- _Problems to solve_:
[1] In the passage on optimization algorithms, what do the variants of the Gradient Descent algorithm depend on?
[2] List every learning rate schedule that the passage on optimization algorithms names as common.
[3] Please repeat a section of the passage on optimization algorithms word for word, beginning at the words "Momentum is used" and stopping after the words "gradient-based optimization algorithms.".

- _Passage provided_:

# # # # # # #

A learning rate schedule is used to decrease the learning rate over time. The idea behind the learning rate schedule is to initialize with a relatively large learning rate and gradually reduce the learning rates as the training progresses. Some common learning rate schedules are Step decay, Exponential decay, Cosine annealing, One-cycle policy, Reduce on the plateau, and so on.

Weight Decay is a regularization technique that is used in optimizers to prevent overfitting by adding a penalty term to the objective function based on the magnitude of the model weights. This penalty encourages the model to have smaller weights which are implemented by multiplying the model weights by a small factor during each update step.

Momentum is used in the optimizer to move quickly in the direction of the optimum by adding a fraction of the previous weight update to the current weight update. In other words, it is used to improve the convergence speed and stability of the gradient-based optimization algorithms.

Cool. you have achieved the basics of Optimization algorithms for deep learning. Now let’s go forward and gain a deep understanding of the context of optimization algorithms. 

Types of Gradient Descent Algorithm

We know that Gradient Descent Algorithm is used to update the model parameters iteratively during the training process. The variants of the Gradient Descent algorithms depend on the size of the dataset used in every step to update the model parameter. There are mainly three variants of Gradient Descent. They are Batch, Stochastic & Mini-batch Gradient Descent. Let’s go through the deeper discussion of each variant of Gradient Descent.

aionlinecourse_optimization_algorithms_8

  • Batch Gradient Descent: This algorithm updates the model parameters by computing the gradient of the entire dataset at each step. Simply it takes all the datasets in each iteration of the training process and the overall step of Gradient descent is the same. It has advantages and disadvantages too. This algorithm is guaranteed to converge to the minimum of the objective function. But it can be hugely expensive to use especially for large datasets because this method takes all the training examples in each iteration and updates the model parameters. And also it may converge slowly to the optimal minima points of the objective function.

# # # # # # #

- _Given data_:
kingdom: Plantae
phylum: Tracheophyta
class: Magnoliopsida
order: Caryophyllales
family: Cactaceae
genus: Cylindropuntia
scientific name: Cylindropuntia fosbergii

# # # # # # #

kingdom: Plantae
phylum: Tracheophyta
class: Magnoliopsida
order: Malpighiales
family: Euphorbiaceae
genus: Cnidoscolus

# # # # # # #

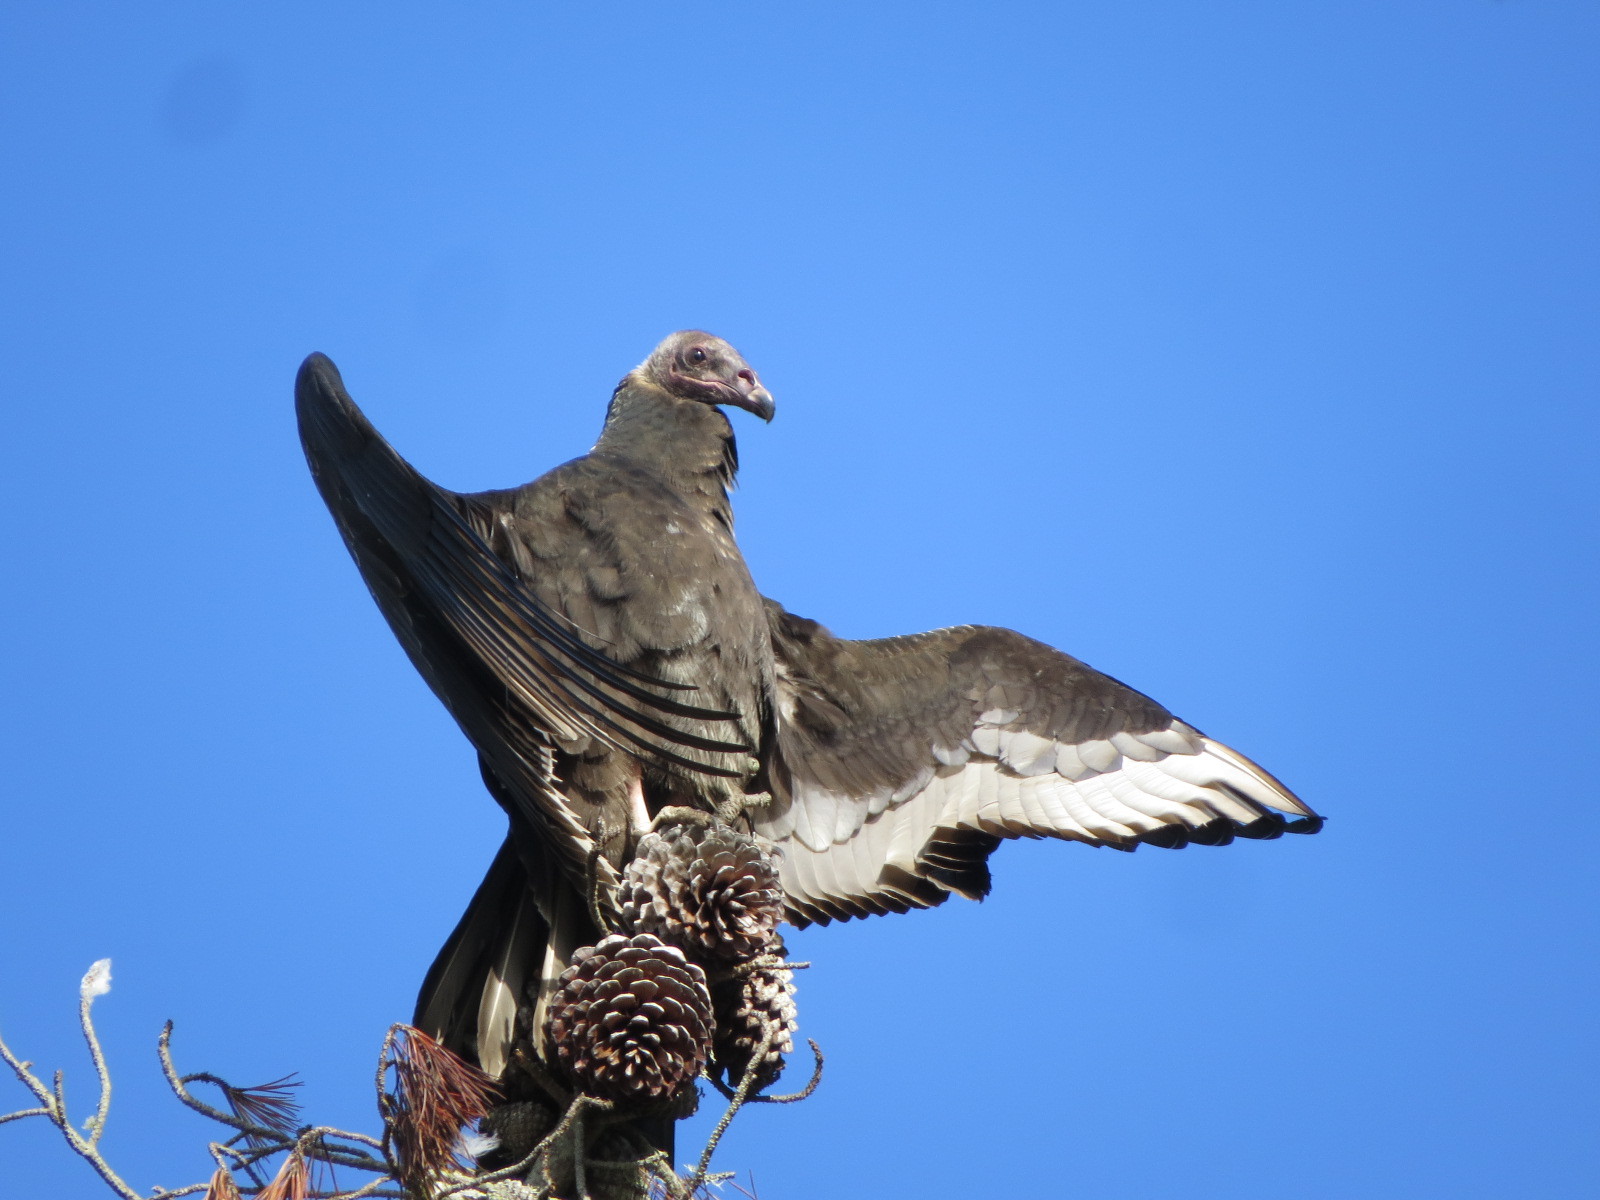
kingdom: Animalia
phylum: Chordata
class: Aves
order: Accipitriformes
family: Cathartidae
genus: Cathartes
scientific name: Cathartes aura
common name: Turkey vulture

# # # # # # #

- _Worked solutions_:
[1] They depend on the size of the dataset used in every step to update the model parameter.

[2] Step decay, Exponential decay, Cosine annealing, One-cycle policy, Reduce on the plateau

[3]
Momentum is used in the optimizer to move quickly in the direction of the optimum by adding a fraction of the previous weight update to the current weight update. In other words, it is used to improve the convergence speed and stability of the gradient-based optimization algorithms.